> Required action: Reproduce the passage below on opinion analysis of Algerian dialect texts in full, word for word, keeping its headings and paragraph breaks unchanged.

In [21], the paper classified social network texts written in Algerian dialect in Latin script retrieved from Twitter, Facebook, and YouTube. This classification was a positive and negative class approach: lexical-based, machine learning, and hybrid. The authors involved a regrouping procedure in the preprocessing phase to overcome the problems related to the Algerian dialect such as the orthographic varieties to express the same word.

3. Proposed model

In this section, we will present the model proposed for opinion analysis, the description of the data source on which the model is applied, and the phase of corpus annotation and lexicon construction.

3.1. Data source

We exploited the dataset used in the work of [22], where the authors built their own corpus in Algerian dialect. This is done by developing a tool with the python programming language, which allows querying the Facebook API to retrieve comments. Their dataset is divided into three parts, Normal, Offensive, and Obscene. We worked on the first part because it does not contain unclean (dirty) lyrics. This part is a mixture of texts with positive, negative, and neutral sentiments. In addition, the other two parts (offensive and obscene) are considered negative polarity texts, which will unbalance the polarity distribution in our dataset. Table 1 shows the number of comments and their sources.
Like any data-gathering operation, this step requires preprocessing to get a clean and ready-to-use corpus. The preprocessing consists of filtering downloads to keep only Arabic texts and to eliminate stop words.

> Study material:
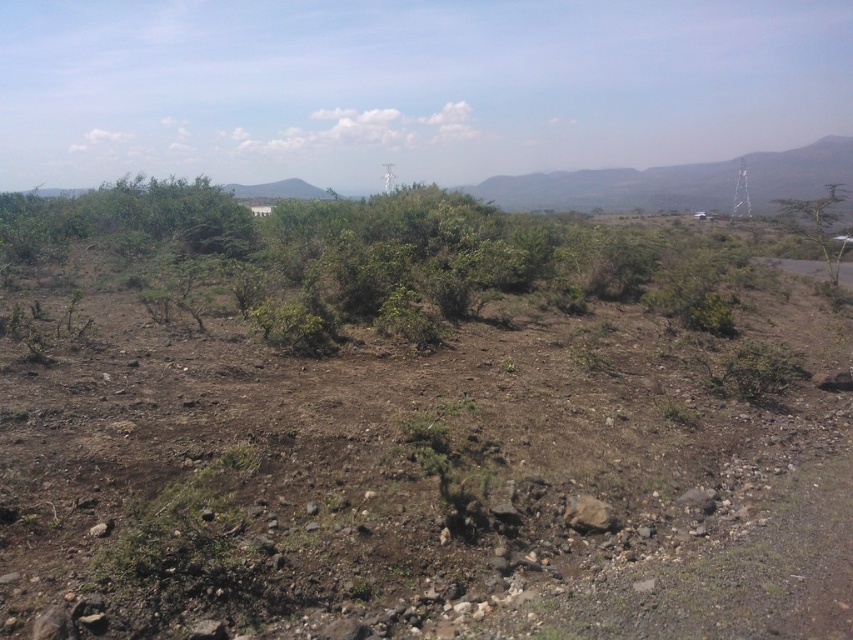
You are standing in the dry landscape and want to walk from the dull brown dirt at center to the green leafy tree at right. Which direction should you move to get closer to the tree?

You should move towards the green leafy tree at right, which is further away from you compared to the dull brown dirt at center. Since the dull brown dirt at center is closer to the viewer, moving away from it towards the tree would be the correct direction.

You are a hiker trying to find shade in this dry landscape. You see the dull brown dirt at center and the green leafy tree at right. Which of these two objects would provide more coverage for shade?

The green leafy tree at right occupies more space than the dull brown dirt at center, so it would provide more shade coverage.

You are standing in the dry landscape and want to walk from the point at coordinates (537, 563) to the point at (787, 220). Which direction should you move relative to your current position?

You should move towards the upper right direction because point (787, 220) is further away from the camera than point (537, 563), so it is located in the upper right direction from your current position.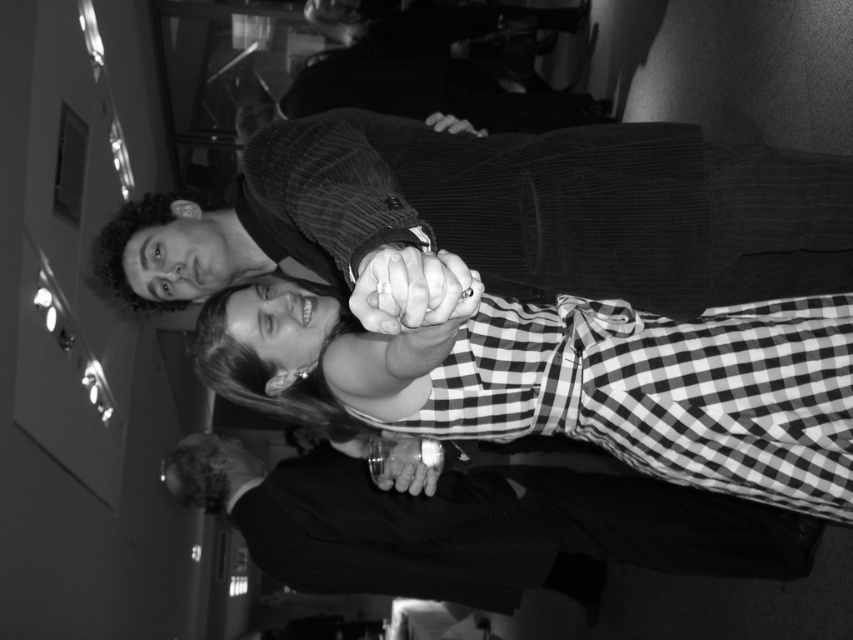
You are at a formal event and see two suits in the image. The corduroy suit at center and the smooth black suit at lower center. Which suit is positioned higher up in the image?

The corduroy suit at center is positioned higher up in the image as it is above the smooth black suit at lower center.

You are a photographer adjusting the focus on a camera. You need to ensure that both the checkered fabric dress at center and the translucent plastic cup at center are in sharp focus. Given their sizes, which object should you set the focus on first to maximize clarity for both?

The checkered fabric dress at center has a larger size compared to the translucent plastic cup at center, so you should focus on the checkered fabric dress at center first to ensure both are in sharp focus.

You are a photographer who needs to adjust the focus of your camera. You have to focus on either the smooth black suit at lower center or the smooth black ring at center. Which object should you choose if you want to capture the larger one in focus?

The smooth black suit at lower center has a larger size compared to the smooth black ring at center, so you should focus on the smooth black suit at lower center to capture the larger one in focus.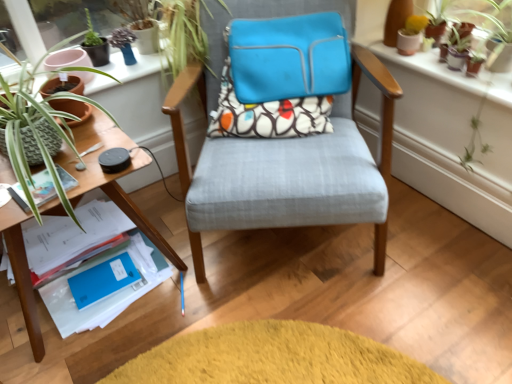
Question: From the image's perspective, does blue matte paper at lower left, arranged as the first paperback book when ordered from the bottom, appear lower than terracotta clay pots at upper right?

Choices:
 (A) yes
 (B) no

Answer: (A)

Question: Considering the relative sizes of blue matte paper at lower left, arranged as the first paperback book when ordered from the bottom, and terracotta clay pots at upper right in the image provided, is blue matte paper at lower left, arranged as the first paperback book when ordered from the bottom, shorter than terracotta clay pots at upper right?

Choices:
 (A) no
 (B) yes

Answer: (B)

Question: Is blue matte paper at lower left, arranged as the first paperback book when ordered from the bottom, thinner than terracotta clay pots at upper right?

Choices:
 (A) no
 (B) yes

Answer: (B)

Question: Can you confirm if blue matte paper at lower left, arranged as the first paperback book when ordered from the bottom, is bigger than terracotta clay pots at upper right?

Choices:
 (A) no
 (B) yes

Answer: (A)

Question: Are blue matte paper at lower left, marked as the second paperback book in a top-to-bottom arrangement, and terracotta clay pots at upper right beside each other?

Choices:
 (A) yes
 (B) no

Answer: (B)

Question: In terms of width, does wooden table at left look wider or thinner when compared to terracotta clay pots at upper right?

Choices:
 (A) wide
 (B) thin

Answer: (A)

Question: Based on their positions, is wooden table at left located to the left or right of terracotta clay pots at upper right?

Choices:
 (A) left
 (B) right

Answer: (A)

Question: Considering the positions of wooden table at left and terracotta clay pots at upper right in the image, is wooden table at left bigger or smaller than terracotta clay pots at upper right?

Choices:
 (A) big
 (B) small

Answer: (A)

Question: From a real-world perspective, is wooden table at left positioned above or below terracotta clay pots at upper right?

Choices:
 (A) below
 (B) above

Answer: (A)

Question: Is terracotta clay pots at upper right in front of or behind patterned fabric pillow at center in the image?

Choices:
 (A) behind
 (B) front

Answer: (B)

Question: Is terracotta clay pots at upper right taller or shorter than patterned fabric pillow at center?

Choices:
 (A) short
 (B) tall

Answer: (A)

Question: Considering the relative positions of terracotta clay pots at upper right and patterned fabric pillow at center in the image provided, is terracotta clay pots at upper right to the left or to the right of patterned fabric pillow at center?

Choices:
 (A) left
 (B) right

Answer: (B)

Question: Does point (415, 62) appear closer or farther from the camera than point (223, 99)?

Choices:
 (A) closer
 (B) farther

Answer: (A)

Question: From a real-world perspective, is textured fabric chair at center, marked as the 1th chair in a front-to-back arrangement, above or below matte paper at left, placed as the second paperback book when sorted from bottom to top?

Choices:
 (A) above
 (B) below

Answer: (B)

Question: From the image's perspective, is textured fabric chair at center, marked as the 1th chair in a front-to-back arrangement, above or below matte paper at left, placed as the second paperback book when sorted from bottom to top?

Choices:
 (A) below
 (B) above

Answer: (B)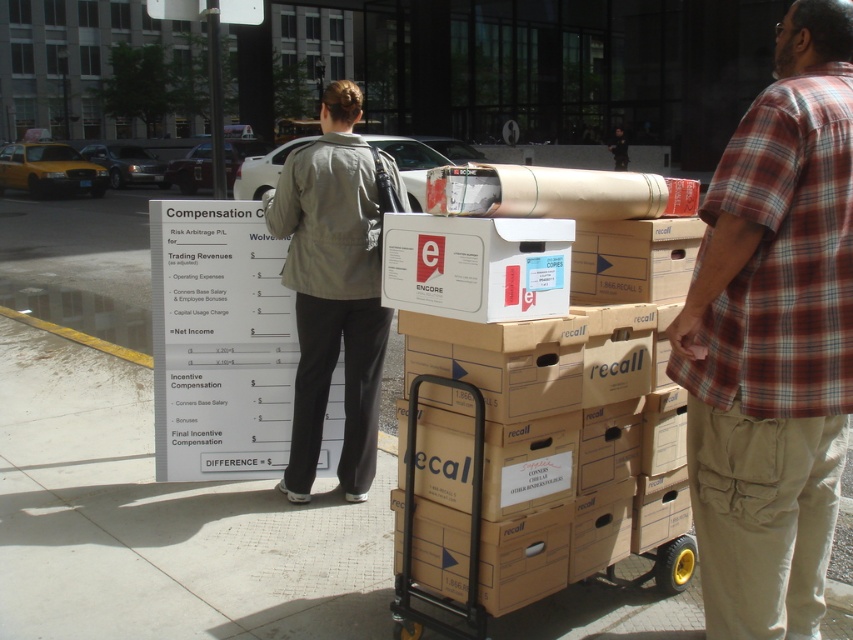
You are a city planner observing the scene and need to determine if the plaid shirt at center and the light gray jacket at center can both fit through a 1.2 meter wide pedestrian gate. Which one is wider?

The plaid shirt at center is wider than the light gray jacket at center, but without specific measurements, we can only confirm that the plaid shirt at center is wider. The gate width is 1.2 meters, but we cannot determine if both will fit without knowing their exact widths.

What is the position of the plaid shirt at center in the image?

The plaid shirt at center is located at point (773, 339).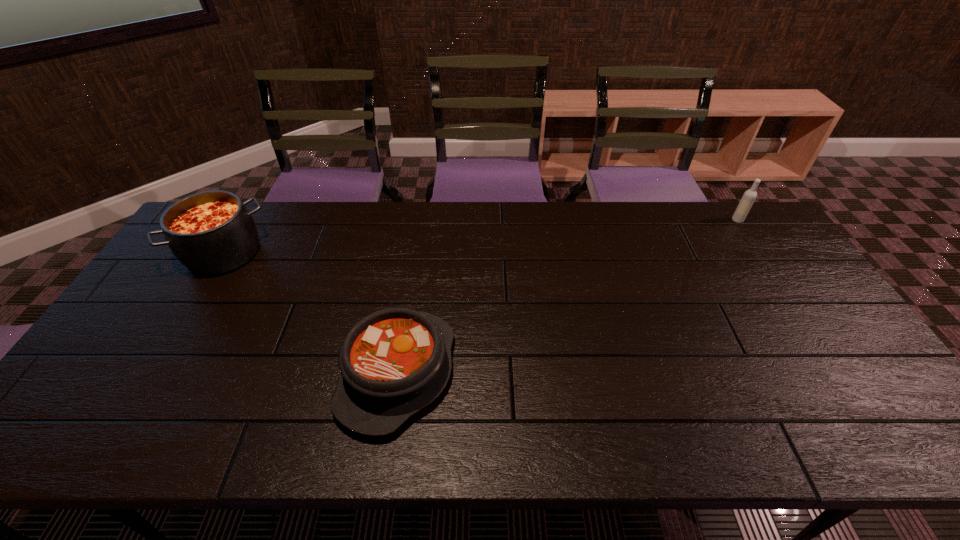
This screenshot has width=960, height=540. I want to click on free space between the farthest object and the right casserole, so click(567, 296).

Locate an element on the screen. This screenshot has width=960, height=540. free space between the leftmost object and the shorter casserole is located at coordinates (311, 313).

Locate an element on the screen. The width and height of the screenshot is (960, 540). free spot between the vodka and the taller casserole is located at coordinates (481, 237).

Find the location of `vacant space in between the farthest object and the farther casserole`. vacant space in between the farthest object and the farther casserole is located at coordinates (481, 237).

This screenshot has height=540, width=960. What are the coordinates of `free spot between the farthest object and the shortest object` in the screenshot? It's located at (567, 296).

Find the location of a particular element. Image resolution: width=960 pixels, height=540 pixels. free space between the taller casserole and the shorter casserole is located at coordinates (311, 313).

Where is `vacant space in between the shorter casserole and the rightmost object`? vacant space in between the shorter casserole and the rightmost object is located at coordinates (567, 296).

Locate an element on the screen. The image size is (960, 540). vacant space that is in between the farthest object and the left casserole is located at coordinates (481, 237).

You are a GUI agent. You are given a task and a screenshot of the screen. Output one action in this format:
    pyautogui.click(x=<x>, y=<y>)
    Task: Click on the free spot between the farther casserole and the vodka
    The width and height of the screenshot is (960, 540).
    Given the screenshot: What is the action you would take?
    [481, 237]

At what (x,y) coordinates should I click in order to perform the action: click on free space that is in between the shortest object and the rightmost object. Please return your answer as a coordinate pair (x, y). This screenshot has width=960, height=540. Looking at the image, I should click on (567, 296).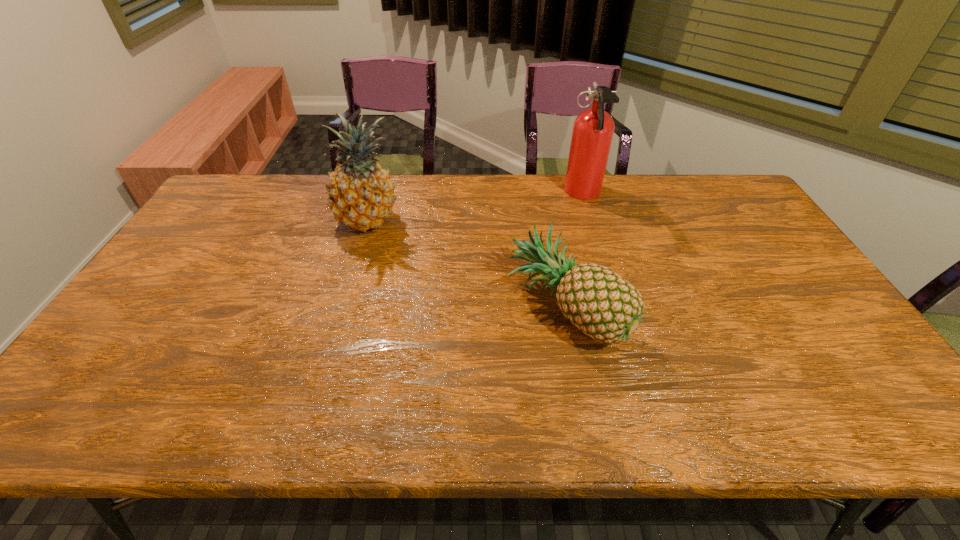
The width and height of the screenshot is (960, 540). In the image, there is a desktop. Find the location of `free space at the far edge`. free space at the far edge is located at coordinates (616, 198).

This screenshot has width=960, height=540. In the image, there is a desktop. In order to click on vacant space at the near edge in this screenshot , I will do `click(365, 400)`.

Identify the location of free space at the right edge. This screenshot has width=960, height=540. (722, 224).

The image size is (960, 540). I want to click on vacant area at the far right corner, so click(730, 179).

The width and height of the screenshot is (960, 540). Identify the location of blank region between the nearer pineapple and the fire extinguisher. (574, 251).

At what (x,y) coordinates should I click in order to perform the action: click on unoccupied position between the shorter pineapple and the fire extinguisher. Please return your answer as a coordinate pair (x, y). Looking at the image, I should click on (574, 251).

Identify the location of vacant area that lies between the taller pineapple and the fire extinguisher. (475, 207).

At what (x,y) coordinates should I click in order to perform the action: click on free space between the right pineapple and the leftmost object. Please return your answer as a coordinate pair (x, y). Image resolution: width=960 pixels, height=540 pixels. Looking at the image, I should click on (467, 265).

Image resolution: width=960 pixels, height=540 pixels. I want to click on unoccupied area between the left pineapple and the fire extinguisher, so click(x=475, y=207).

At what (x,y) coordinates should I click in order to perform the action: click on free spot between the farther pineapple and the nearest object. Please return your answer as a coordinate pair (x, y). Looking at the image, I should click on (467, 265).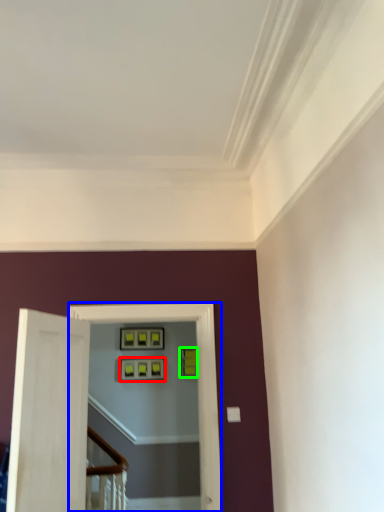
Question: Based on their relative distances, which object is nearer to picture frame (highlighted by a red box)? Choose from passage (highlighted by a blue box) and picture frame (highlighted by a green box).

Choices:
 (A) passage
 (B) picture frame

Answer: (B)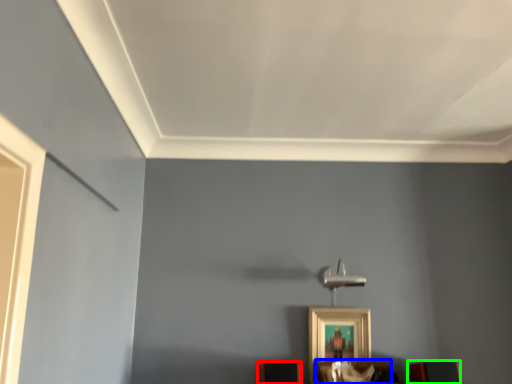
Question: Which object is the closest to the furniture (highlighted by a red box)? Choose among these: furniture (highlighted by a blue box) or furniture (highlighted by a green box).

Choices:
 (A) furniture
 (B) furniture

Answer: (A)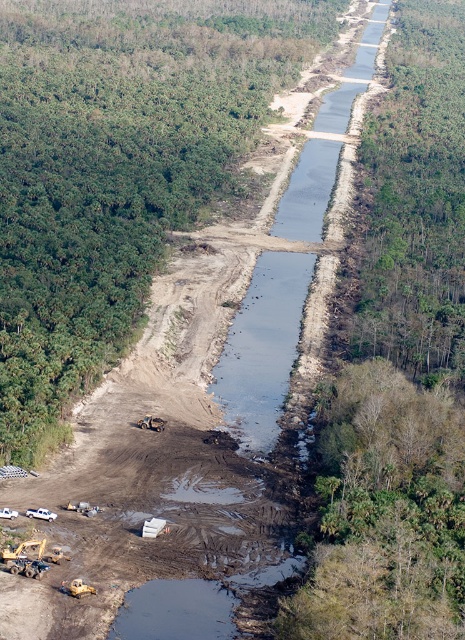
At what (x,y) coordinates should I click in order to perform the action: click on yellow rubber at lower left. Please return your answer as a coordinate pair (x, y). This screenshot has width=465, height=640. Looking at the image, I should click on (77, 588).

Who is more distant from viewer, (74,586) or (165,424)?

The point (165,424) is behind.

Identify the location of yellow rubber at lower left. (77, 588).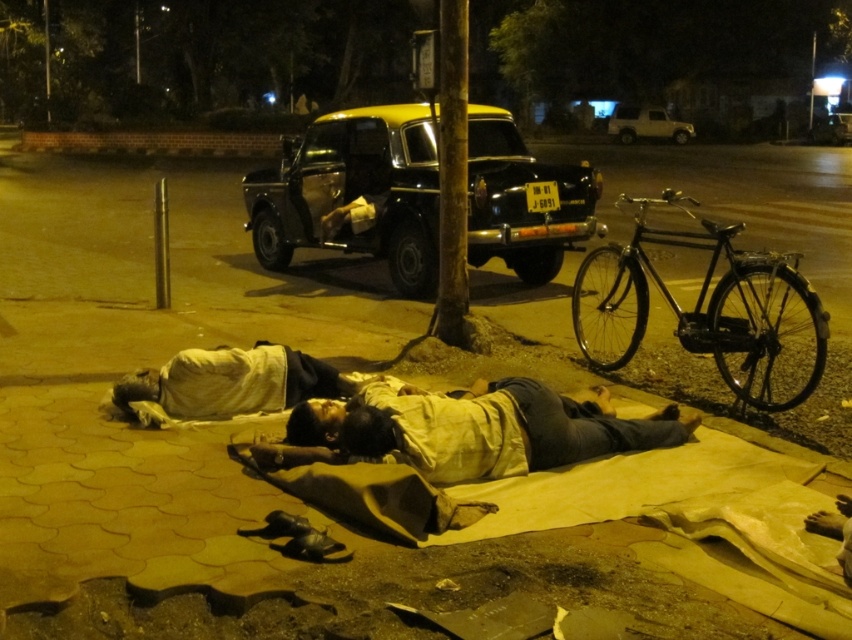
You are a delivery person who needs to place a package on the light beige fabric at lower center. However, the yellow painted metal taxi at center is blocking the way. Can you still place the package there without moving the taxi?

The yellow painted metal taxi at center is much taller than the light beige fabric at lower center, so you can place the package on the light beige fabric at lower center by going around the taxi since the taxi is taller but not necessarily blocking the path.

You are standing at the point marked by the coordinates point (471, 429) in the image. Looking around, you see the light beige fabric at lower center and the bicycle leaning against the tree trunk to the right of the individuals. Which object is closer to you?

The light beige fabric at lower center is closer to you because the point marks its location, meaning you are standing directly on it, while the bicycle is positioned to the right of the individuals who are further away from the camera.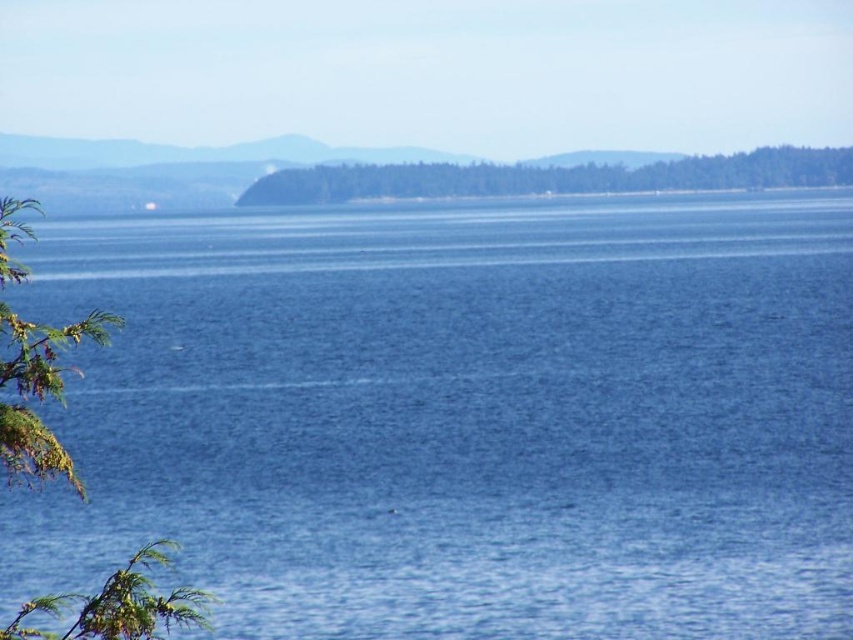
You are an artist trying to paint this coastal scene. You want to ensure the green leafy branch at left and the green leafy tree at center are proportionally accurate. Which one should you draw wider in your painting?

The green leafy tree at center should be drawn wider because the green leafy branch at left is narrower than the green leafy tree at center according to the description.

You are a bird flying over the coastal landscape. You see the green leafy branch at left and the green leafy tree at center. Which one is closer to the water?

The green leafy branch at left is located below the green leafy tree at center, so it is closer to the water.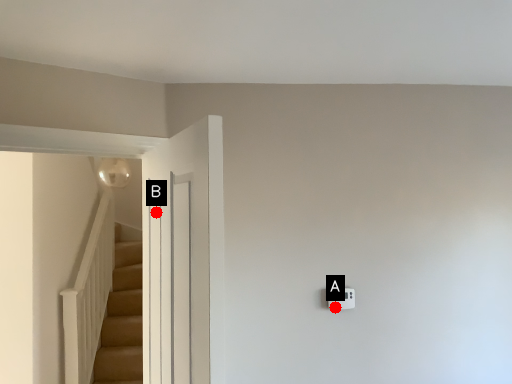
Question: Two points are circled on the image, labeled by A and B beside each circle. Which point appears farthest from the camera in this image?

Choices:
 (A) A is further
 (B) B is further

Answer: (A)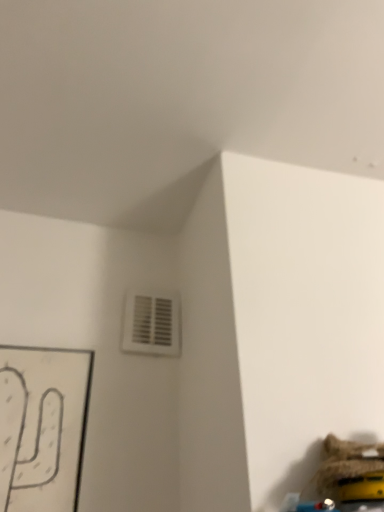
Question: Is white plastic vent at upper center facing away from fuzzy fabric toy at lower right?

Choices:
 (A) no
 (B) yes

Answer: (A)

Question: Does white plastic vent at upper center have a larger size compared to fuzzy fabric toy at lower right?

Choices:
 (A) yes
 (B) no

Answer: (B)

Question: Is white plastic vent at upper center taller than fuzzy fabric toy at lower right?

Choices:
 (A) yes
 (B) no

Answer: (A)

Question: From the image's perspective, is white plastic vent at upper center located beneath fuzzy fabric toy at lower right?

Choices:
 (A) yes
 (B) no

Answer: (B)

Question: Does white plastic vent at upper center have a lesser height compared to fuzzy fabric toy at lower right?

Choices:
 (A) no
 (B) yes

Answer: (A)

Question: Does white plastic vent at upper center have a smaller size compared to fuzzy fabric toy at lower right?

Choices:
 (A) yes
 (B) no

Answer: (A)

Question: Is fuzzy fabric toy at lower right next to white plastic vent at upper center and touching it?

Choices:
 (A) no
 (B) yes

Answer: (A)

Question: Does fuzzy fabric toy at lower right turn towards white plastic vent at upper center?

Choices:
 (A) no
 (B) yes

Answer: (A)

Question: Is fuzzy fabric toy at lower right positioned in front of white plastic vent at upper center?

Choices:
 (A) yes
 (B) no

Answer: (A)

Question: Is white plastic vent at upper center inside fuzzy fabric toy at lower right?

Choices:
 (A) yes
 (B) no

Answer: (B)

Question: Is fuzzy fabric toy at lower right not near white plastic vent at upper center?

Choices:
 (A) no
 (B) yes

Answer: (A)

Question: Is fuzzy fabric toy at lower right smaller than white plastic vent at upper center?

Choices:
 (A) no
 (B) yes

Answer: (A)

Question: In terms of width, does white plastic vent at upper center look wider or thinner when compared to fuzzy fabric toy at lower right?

> Completed task:
In [21], the paper classified social network texts written in Algerian dialect in Latin script retrieved from Twitter, Facebook, and YouTube. This classification was a positive and negative class approach: lexical-based, machine learning, and hybrid. The authors involved a regrouping procedure in the preprocessing phase to overcome the problems related to the Algerian dialect such as the orthographic varieties to express the same word.

3. Proposed model

In this section, we will present the model proposed for opinion analysis, the description of the data source on which the model is applied, and the phase of corpus annotation and lexicon construction.

3.1. Data source

We exploited the dataset used in the work of [22], where the authors built their own corpus in Algerian dialect. This is done by developing a tool with the python programming language, which allows querying the Facebook API to retrieve comments. Their dataset is divided into three parts, Normal, Offensive, and Obscene. We worked on the first part because it does not contain unclean (dirty) lyrics. This part is a mixture of texts with positive, negative, and neutral sentiments. In addition, the other two parts (offensive and obscene) are considered negative polarity texts, which will unbalance the polarity distribution in our dataset. Table 1 shows the number of comments and their sources.
Like any data-gathering operation, this step requires preprocessing to get a clean and ready-to-use corpus. The preprocessing consists of filtering downloads to keep only Arabic texts and to eliminate stop words.